**ABOUT THIS EXERCISE**
Rewrite the listing below, replacing each occurrence of "Arxiv link" with "arXiv URL" and keeping everything else unchanged. Leave the pictures out of your answer.

============================================================

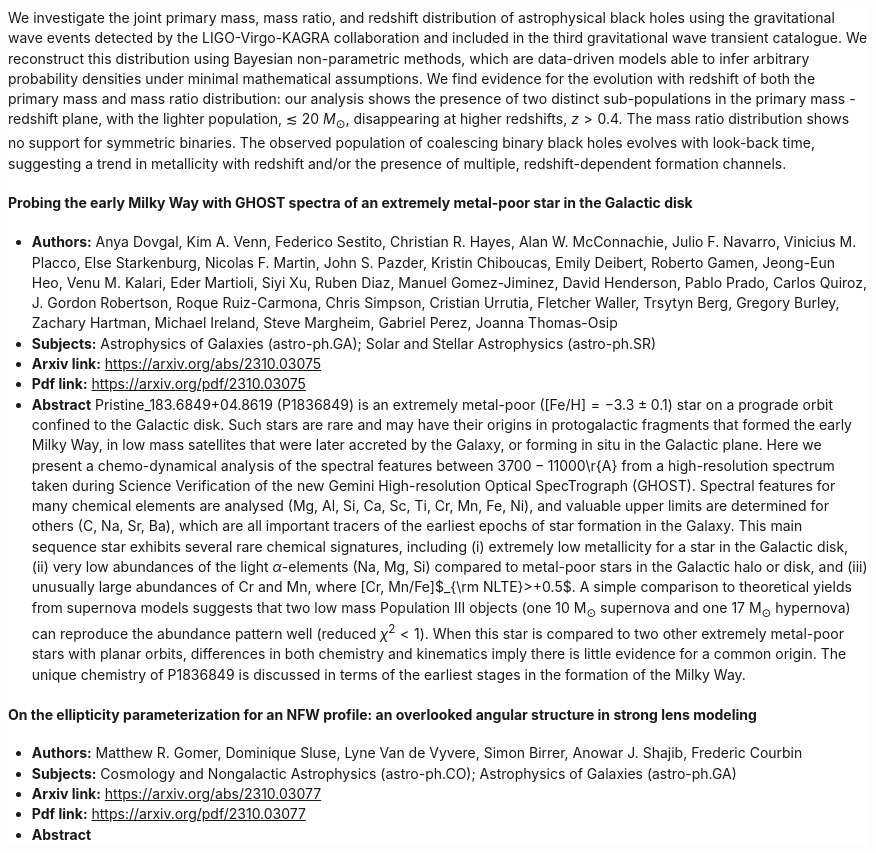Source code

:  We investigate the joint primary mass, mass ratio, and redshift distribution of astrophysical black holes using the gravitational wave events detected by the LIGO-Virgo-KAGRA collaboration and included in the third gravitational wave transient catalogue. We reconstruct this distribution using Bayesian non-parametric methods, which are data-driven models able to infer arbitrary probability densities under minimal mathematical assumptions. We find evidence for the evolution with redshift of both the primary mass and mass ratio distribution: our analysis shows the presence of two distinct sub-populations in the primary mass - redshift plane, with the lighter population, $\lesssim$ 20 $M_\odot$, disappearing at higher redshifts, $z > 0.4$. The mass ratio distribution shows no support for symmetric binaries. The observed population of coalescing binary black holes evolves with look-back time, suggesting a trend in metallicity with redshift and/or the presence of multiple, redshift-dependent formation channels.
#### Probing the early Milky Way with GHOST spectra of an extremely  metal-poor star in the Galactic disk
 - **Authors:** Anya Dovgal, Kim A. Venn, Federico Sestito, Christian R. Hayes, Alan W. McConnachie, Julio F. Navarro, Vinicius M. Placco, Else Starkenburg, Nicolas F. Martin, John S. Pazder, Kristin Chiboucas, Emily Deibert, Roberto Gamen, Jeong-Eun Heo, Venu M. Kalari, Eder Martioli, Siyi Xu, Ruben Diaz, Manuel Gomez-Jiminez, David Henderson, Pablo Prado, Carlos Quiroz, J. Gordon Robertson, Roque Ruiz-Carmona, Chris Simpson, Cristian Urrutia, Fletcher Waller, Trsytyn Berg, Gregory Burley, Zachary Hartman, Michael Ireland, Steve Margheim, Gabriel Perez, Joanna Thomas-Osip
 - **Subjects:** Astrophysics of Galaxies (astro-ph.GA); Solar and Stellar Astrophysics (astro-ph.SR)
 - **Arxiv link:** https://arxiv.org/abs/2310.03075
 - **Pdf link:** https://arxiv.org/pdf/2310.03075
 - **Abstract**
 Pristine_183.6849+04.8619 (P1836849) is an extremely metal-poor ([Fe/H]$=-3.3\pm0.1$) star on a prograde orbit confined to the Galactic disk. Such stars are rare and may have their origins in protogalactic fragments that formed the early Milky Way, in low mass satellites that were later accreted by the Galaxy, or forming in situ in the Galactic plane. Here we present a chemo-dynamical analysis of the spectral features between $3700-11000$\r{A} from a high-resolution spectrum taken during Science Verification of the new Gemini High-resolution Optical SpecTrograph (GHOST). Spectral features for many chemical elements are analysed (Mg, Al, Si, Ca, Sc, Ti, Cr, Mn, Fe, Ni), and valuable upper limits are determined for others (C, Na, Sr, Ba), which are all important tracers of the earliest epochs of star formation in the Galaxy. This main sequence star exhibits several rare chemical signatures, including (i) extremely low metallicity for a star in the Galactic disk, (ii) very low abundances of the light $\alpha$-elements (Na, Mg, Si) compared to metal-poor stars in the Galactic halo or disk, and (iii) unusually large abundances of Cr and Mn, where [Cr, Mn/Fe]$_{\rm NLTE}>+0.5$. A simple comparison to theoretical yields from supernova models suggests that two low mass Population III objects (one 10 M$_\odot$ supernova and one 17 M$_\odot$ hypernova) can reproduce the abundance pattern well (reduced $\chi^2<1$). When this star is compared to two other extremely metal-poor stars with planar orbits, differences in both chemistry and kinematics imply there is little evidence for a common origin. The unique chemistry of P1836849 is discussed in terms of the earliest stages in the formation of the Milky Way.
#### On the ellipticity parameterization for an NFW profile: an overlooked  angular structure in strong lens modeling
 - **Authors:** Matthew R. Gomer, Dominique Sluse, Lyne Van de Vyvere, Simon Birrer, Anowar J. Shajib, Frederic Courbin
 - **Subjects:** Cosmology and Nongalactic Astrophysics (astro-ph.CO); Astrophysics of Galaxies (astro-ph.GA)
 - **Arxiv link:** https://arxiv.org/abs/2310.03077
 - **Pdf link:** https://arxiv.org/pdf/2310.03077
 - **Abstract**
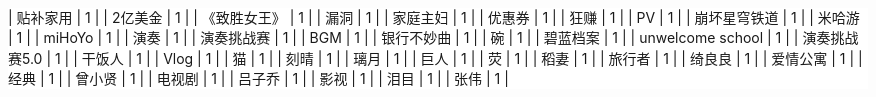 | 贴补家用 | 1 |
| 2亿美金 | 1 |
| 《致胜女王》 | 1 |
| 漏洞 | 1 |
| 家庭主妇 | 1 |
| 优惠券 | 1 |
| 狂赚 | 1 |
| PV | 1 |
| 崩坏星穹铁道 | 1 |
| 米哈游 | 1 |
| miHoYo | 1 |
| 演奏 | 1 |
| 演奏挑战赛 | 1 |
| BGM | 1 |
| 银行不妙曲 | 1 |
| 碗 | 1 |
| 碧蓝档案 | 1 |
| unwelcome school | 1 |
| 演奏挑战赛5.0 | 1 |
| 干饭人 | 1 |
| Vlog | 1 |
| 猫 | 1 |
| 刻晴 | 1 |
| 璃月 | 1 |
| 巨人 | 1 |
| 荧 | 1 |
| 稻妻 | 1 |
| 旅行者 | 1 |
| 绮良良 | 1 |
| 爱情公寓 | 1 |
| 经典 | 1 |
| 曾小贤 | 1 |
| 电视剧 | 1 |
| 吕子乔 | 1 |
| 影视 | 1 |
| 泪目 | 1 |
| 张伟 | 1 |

============================================================

**ANSWER FOR THE TASK**
Source code

:  We investigate the joint primary mass, mass ratio, and redshift distribution of astrophysical black holes using the gravitational wave events detected by the LIGO-Virgo-KAGRA collaboration and included in the third gravitational wave transient catalogue. We reconstruct this distribution using Bayesian non-parametric methods, which are data-driven models able to infer arbitrary probability densities under minimal mathematical assumptions. We find evidence for the evolution with redshift of both the primary mass and mass ratio distribution: our analysis shows the presence of two distinct sub-populations in the primary mass - redshift plane, with the lighter population, $\lesssim$ 20 $M_\odot$, disappearing at higher redshifts, $z > 0.4$. The mass ratio distribution shows no support for symmetric binaries. The observed population of coalescing binary black holes evolves with look-back time, suggesting a trend in metallicity with redshift and/or the presence of multiple, redshift-dependent formation channels.
#### Probing the early Milky Way with GHOST spectra of an extremely  metal-poor star in the Galactic disk
 - **Authors:** Anya Dovgal, Kim A. Venn, Federico Sestito, Christian R. Hayes, Alan W. McConnachie, Julio F. Navarro, Vinicius M. Placco, Else Starkenburg, Nicolas F. Martin, John S. Pazder, Kristin Chiboucas, Emily Deibert, Roberto Gamen, Jeong-Eun Heo, Venu M. Kalari, Eder Martioli, Siyi Xu, Ruben Diaz, Manuel Gomez-Jiminez, David Henderson, Pablo Prado, Carlos Quiroz, J. Gordon Robertson, Roque Ruiz-Carmona, Chris Simpson, Cristian Urrutia, Fletcher Waller, Trsytyn Berg, Gregory Burley, Zachary Hartman, Michael Ireland, Steve Margheim, Gabriel Perez, Joanna Thomas-Osip
 - **Subjects:** Astrophysics of Galaxies (astro-ph.GA); Solar and Stellar Astrophysics (astro-ph.SR)
 - **arXiv URL:** https://arxiv.org/abs/2310.03075
 - **Pdf link:** https://arxiv.org/pdf/2310.03075
 - **Abstract**
 Pristine_183.6849+04.8619 (P1836849) is an extremely metal-poor ([Fe/H]$=-3.3\pm0.1$) star on a prograde orbit confined to the Galactic disk. Such stars are rare and may have their origins in protogalactic fragments that formed the early Milky Way, in low mass satellites that were later accreted by the Galaxy, or forming in situ in the Galactic plane. Here we present a chemo-dynamical analysis of the spectral features between $3700-11000$\r{A} from a high-resolution spectrum taken during Science Verification of the new Gemini High-resolution Optical SpecTrograph (GHOST). Spectral features for many chemical elements are analysed (Mg, Al, Si, Ca, Sc, Ti, Cr, Mn, Fe, Ni), and valuable upper limits are determined for others (C, Na, Sr, Ba), which are all important tracers of the earliest epochs of star formation in the Galaxy. This main sequence star exhibits several rare chemical signatures, including (i) extremely low metallicity for a star in the Galactic disk, (ii) very low abundances of the light $\alpha$-elements (Na, Mg, Si) compared to metal-poor stars in the Galactic halo or disk, and (iii) unusually large abundances of Cr and Mn, where [Cr, Mn/Fe]$_{\rm NLTE}>+0.5$. A simple comparison to theoretical yields from supernova models suggests that two low mass Population III objects (one 10 M$_\odot$ supernova and one 17 M$_\odot$ hypernova) can reproduce the abundance pattern well (reduced $\chi^2<1$). When this star is compared to two other extremely metal-poor stars with planar orbits, differences in both chemistry and kinematics imply there is little evidence for a common origin. The unique chemistry of P1836849 is discussed in terms of the earliest stages in the formation of the Milky Way.
#### On the ellipticity parameterization for an NFW profile: an overlooked  angular structure in strong lens modeling
 - **Authors:** Matthew R. Gomer, Dominique Sluse, Lyne Van de Vyvere, Simon Birrer, Anowar J. Shajib, Frederic Courbin
 - **Subjects:** Cosmology and Nongalactic Astrophysics (astro-ph.CO); Astrophysics of Galaxies (astro-ph.GA)
 - **arXiv URL:** https://arxiv.org/abs/2310.03077
 - **Pdf link:** https://arxiv.org/pdf/2310.03077
 - **Abstract**
 | 贴补家用 | 1 |
| 2亿美金 | 1 |
| 《致胜女王》 | 1 |
| 漏洞 | 1 |
| 家庭主妇 | 1 |
| 优惠券 | 1 |
| 狂赚 | 1 |
| PV | 1 |
| 崩坏星穹铁道 | 1 |
| 米哈游 | 1 |
| miHoYo | 1 |
| 演奏 | 1 |
| 演奏挑战赛 | 1 |
| BGM | 1 |
| 银行不妙曲 | 1 |
| 碗 | 1 |
| 碧蓝档案 | 1 |
| unwelcome school | 1 |
| 演奏挑战赛5.0 | 1 |
| 干饭人 | 1 |
| Vlog | 1 |
| 猫 | 1 |
| 刻晴 | 1 |
| 璃月 | 1 |
| 巨人 | 1 |
| 荧 | 1 |
| 稻妻 | 1 |
| 旅行者 | 1 |
| 绮良良 | 1 |
| 爱情公寓 | 1 |
| 经典 | 1 |
| 曾小贤 | 1 |
| 电视剧 | 1 |
| 吕子乔 | 1 |
| 影视 | 1 |
| 泪目 | 1 |
| 张伟 | 1 |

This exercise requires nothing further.